[페이지별 추출 텍스트]
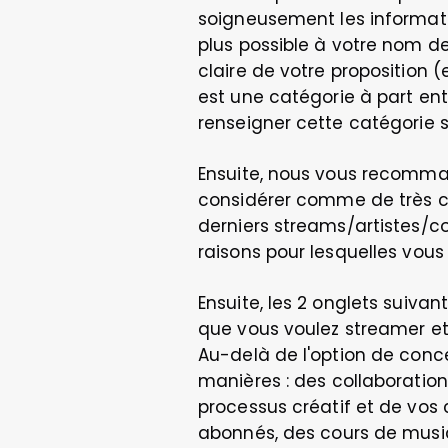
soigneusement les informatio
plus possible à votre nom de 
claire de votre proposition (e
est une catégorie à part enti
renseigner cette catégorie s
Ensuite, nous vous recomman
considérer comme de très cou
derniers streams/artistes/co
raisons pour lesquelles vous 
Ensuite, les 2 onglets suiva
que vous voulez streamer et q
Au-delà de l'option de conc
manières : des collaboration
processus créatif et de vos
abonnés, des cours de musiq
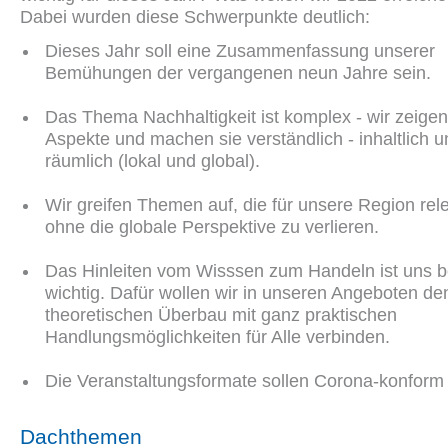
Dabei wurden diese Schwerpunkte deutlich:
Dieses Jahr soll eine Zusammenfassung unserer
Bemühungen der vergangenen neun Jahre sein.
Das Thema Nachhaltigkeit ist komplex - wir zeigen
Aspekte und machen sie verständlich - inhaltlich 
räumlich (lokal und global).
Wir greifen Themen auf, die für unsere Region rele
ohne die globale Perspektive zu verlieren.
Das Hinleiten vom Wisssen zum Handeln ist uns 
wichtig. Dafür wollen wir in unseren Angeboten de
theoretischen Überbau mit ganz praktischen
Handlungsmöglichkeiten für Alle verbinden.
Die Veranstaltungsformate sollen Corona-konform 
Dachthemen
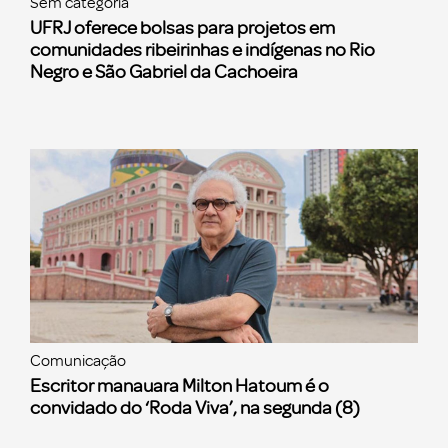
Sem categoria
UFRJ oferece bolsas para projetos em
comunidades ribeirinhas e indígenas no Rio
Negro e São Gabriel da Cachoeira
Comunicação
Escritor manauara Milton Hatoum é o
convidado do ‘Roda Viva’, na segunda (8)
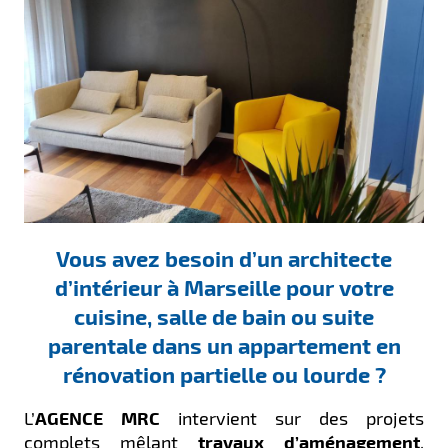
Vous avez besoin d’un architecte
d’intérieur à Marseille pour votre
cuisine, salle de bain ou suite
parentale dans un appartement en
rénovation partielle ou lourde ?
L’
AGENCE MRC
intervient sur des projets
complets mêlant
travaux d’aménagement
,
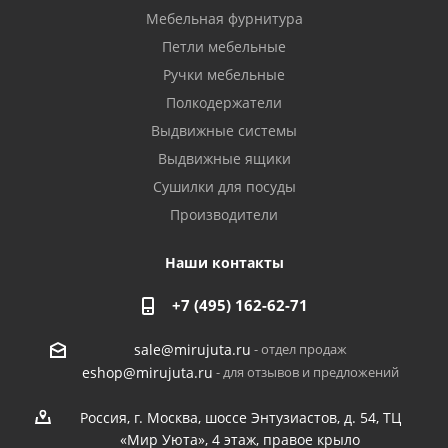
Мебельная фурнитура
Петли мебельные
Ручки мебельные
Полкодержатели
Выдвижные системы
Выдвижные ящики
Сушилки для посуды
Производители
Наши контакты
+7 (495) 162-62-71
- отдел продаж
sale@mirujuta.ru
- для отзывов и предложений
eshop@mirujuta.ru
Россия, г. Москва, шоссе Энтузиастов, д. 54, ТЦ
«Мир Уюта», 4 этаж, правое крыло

--- 할 일 ---
목록에서 "Vous avez besoin d’un architecte" 문구가 있는 줄부터 목록 마지막 줄까지, 양 끝 줄을 포함해 그대로 돌려주세요. 그림은 빼고 옮겨 주세요.

--- 작업 결과 ---
Vous avez besoin d’un architecte
d’intérieur à Marseille pour votre
cuisine, salle de bain ou suite
parentale dans un appartement en
rénovation partielle ou lourde ?
L’
AGENCE MRC
intervient sur des projets
complets mêlant
travaux d’aménagement
,
Мебельная фурнитура
Петли мебельные
Ручки мебельные
Полкодержатели
Выдвижные системы
Выдвижные ящики
Сушилки для посуды
Производители
Наши контакты
+7 (495) 162-62-71
- отдел продаж
sale@mirujuta.ru
- для отзывов и предложений
eshop@mirujuta.ru
Россия, г. Москва, шоссе Энтузиастов, д. 54, ТЦ
«Мир Уюта», 4 этаж, правое крыло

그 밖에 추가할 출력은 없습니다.